━━━ THE INPUT ━━━

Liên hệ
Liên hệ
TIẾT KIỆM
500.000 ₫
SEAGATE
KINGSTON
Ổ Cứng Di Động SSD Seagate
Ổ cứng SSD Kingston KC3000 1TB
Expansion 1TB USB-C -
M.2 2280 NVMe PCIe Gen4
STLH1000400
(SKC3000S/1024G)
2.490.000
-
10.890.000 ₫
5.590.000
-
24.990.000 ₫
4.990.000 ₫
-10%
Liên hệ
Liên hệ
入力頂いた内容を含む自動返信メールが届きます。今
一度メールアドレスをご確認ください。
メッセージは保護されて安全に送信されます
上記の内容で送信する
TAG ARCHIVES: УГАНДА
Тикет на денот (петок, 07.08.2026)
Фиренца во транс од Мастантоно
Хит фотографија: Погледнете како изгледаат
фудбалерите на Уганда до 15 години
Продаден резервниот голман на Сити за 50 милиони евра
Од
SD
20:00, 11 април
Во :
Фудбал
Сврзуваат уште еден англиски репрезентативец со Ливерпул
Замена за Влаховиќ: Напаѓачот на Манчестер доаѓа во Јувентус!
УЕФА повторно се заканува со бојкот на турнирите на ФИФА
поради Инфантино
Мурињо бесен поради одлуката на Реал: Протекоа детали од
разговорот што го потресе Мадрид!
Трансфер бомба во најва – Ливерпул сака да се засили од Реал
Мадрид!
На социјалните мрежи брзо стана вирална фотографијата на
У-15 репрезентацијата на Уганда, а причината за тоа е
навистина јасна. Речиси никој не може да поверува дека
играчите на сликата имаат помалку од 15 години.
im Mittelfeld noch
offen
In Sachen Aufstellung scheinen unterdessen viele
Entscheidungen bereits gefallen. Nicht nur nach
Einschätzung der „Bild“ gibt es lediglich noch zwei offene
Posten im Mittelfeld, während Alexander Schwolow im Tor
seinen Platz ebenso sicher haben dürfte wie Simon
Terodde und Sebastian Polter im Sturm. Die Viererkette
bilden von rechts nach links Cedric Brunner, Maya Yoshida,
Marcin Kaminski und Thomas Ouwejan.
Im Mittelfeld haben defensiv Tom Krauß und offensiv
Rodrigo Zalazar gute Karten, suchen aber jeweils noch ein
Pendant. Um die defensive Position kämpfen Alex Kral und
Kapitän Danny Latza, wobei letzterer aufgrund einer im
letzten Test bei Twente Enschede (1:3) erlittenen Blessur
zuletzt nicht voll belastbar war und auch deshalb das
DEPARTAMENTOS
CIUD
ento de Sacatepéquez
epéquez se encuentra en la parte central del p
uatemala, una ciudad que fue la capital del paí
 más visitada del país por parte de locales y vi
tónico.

━━━

- _YOUR INSTRUCTIONS_: Using the records above as the source, restate each line verbatim.

- _EXERCISE OUTPUT_:
Liên hệ
Liên hệ
TIẾT KIỆM
500.000 ₫
SEAGATE
KINGSTON
Ổ Cứng Di Động SSD Seagate
Ổ cứng SSD Kingston KC3000 1TB
Expansion 1TB USB-C -
M.2 2280 NVMe PCIe Gen4
STLH1000400
(SKC3000S/1024G)
2.490.000
-
10.890.000 ₫
5.590.000
-
24.990.000 ₫
4.990.000 ₫
-10%
Liên hệ
Liên hệ
入力頂いた内容を含む自動返信メールが届きます。今
一度メールアドレスをご確認ください。
メッセージは保護されて安全に送信されます
上記の内容で送信する
TAG ARCHIVES: УГАНДА
Тикет на денот (петок, 07.08.2026)
Фиренца во транс од Мастантоно
Хит фотографија: Погледнете како изгледаат
фудбалерите на Уганда до 15 години
Продаден резервниот голман на Сити за 50 милиони евра
Од
SD
20:00, 11 април
Во :
Фудбал
Сврзуваат уште еден англиски репрезентативец со Ливерпул
Замена за Влаховиќ: Напаѓачот на Манчестер доаѓа во Јувентус!
УЕФА повторно се заканува со бојкот на турнирите на ФИФА
поради Инфантино
Мурињо бесен поради одлуката на Реал: Протекоа детали од
разговорот што го потресе Мадрид!
Трансфер бомба во најва – Ливерпул сака да се засили од Реал
Мадрид!
На социјалните мрежи брзо стана вирална фотографијата на
У-15 репрезентацијата на Уганда, а причината за тоа е
навистина јасна. Речиси никој не може да поверува дека
играчите на сликата имаат помалку од 15 години.
im Mittelfeld noch
offen
In Sachen Aufstellung scheinen unterdessen viele
Entscheidungen bereits gefallen. Nicht nur nach
Einschätzung der „Bild“ gibt es lediglich noch zwei offene
Posten im Mittelfeld, während Alexander Schwolow im Tor
seinen Platz ebenso sicher haben dürfte wie Simon
Terodde und Sebastian Polter im Sturm. Die Viererkette
bilden von rechts nach links Cedric Brunner, Maya Yoshida,
Marcin Kaminski und Thomas Ouwejan.
Im Mittelfeld haben defensiv Tom Krauß und offensiv
Rodrigo Zalazar gute Karten, suchen aber jeweils noch ein
Pendant. Um die defensive Position kämpfen Alex Kral und
Kapitän Danny Latza, wobei letzterer aufgrund einer im
letzten Test bei Twente Enschede (1:3) erlittenen Blessur
zuletzt nicht voll belastbar war und auch deshalb das
DEPARTAMENTOS
CIUD
ento de Sacatepéquez
epéquez se encuentra en la parte central del p
uatemala, una ciudad que fue la capital del paí
 más visitada del país por parte de locales y vi
tónico.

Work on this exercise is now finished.